While flexible work options had been available at ARTC for years, they were not taken up as widely as hoped, particularly among frontline teams. A leader-led approach was adopted to encourage greater use of flexible work through real-life story telling. The initiative focused on three key messages that encouraged people to:

  • speak to their leader about flexible work options
  • recognise flexibility could work for all roles
  • support a culture of belonging by ensuring people can thrive and bring their whole selves to work

The campaign was supported by a review of flexible working policies. Dedicated information sessions, Q&As, a leader’s guide, guiding principles and scenarios and case studies were provided to leaders to make sure they had all the information they needed to support conversations with team members. A business-wide communications campaign was then implemented to normalise flexible working across the organisation.

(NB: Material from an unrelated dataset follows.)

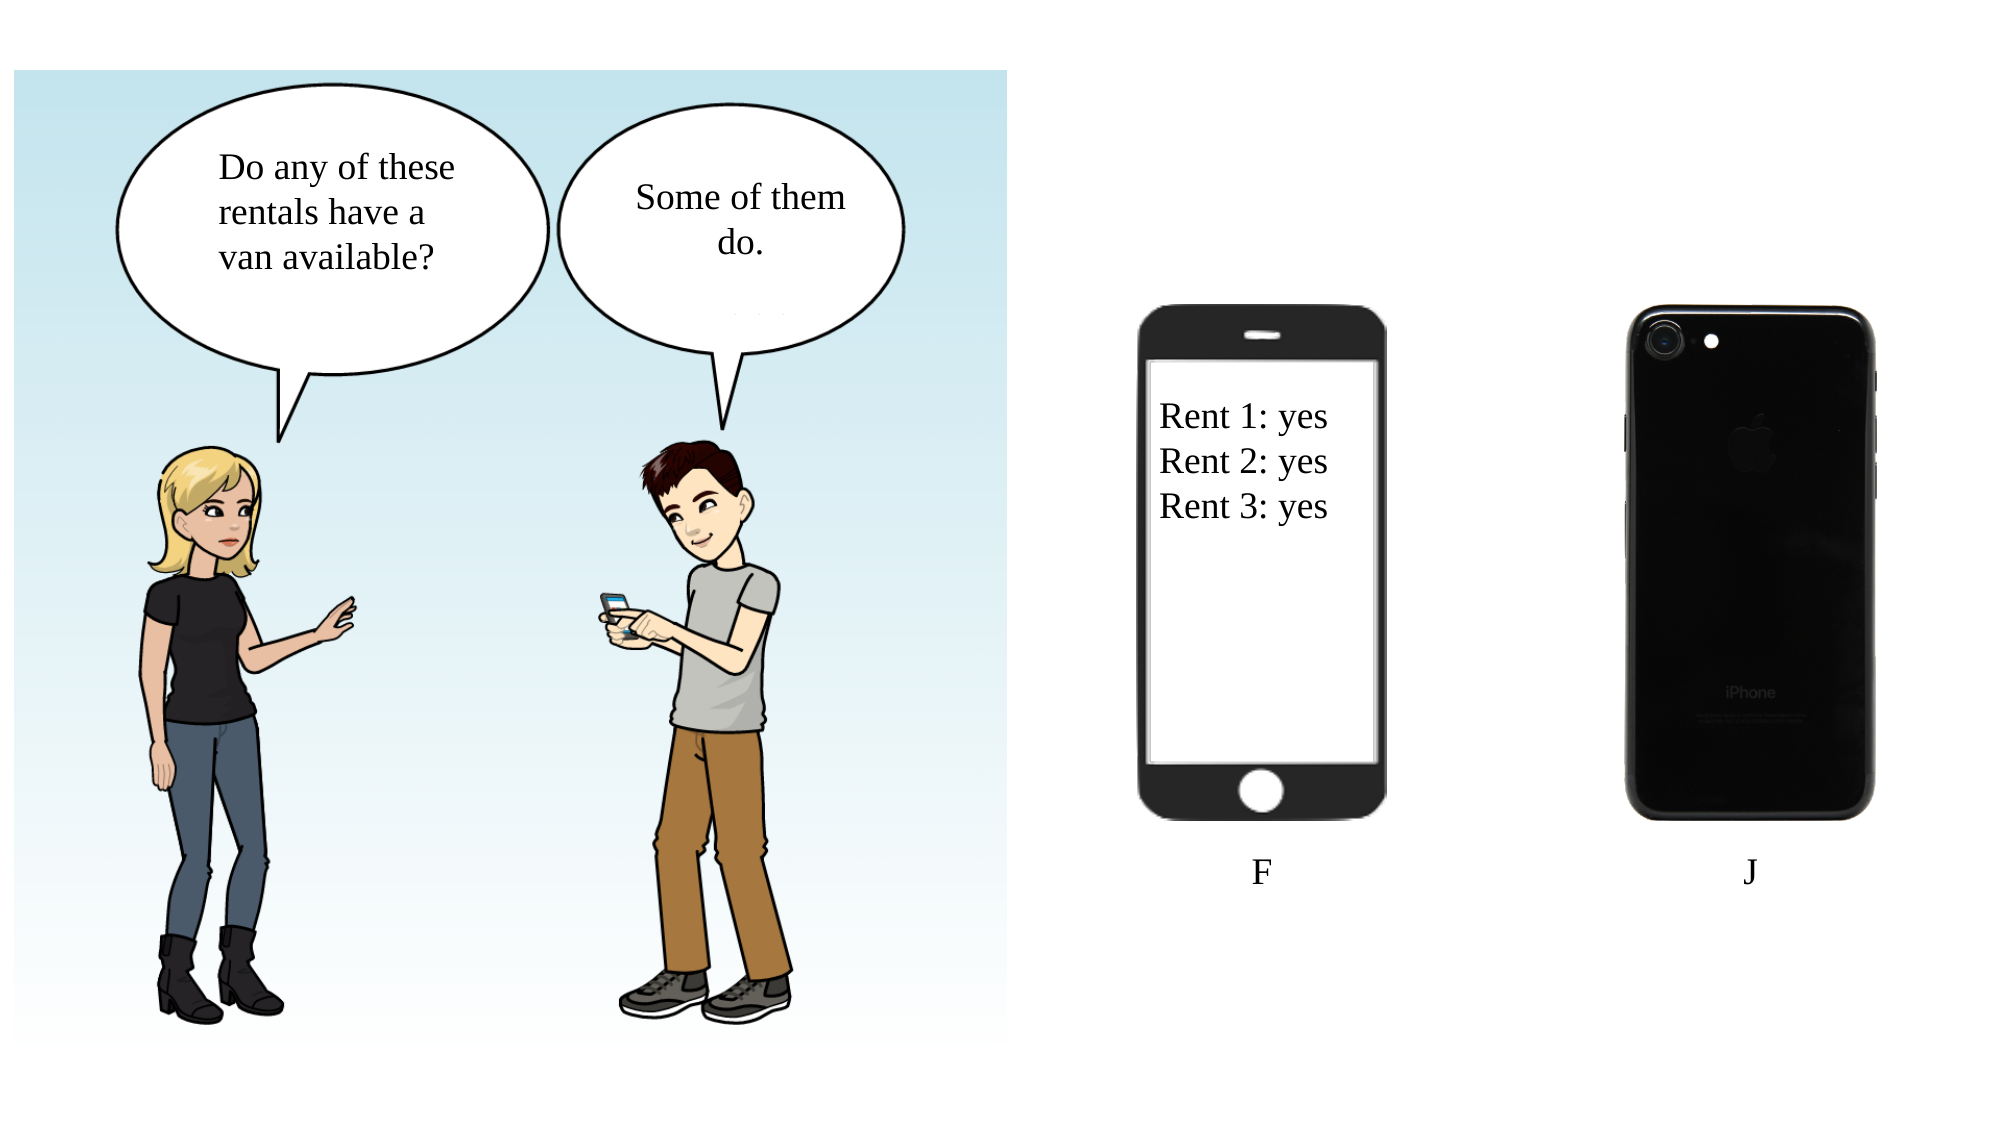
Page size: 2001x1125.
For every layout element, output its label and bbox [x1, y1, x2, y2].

text_box [14, 70, 1007, 1052]
text_box [1136, 304, 1877, 901]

Employees were encouraged to speak with their leaders about what was possible, while processes to manage flexible working requests were streamlined to make it easier for people seeking new arrangements. Case studies featuring scenarios such as males with caring responsibilities, females completing further study, operational staff easing into retirement or the CEO leaving early to do school pick ups were featured throughout the campaign.

The outcomes

In support of the campaign, the CEO has developed flexible work arrangements with each of the executive team members. Leaders throughout the business were empowered to make decisions within their own teams, reducing the workload involved in traditional approvals processes.

As a result, flexible working arrangements have increased, particularly for frontline and network control workers. A recent employee engagement survey confirmed 69 per cent of employees believe the ARTC has good benefits and is a great place to work.

Tips for success

  • Embed targets and measure your progress as part of business unit scorecards
  • Promote flexible working for all roles

Personal profile – Jane Lavender-Baker

“Being able to work flexibly has made a big difference for me. When I started working flex it felt like it was accepted because I had kids. Today it’s accepted for any reason that’s important to you, which is a big shift I’ve noticed and a societal one too.

“I work both structured and unstructured flex. I have a structured working from home day each Monday, which started when my kids, Lucy and William, were little. I used to get pretty anxious and uptight every Sunday anticipating what I needed to do on Monday morning – getting the kids up and dressed, packing lunches, childcare and school drop-offs – but when I switched to WFH it took that anxiety away and I could enjoy Sundays again. I also try not to schedule meetings before 9am SA time. and I start and finish early on Fridays so I can take Lucy to Cheer. These flex ways of working are fixed in my calendar, and it doesn’t mean I won’t join a meeting at those times, but I try to work around it.

“I also work unstructured flex - those days when you want to drop into school sports day, or you've got a tradesperson coming or your child has a medical appointment. I used to wedge all that personal stuff into my weekends but now I'm better at going no. it's okay to take time out of your workday for healthcare or selfcare. It might mean I'll work at night to compensate, but that's okay because I'm still delivering outcomes and I see my leader and my peers doing it too. Sometimes work gets the best of me and sometimes my family does - that's balance for me."

“I’ve had team members who’ve needed to be encouraged to feel like they have permission to work flexibly. It’s great that flex is for everybody now – not just for a particular gender or for people with what were considered ‘legitimate reasons’ in the past. Flexible working is good for business, and it improves employee engagement. People who feel like they have permission to shape their work will get better outcomes, and we’ll have an even stronger culture.”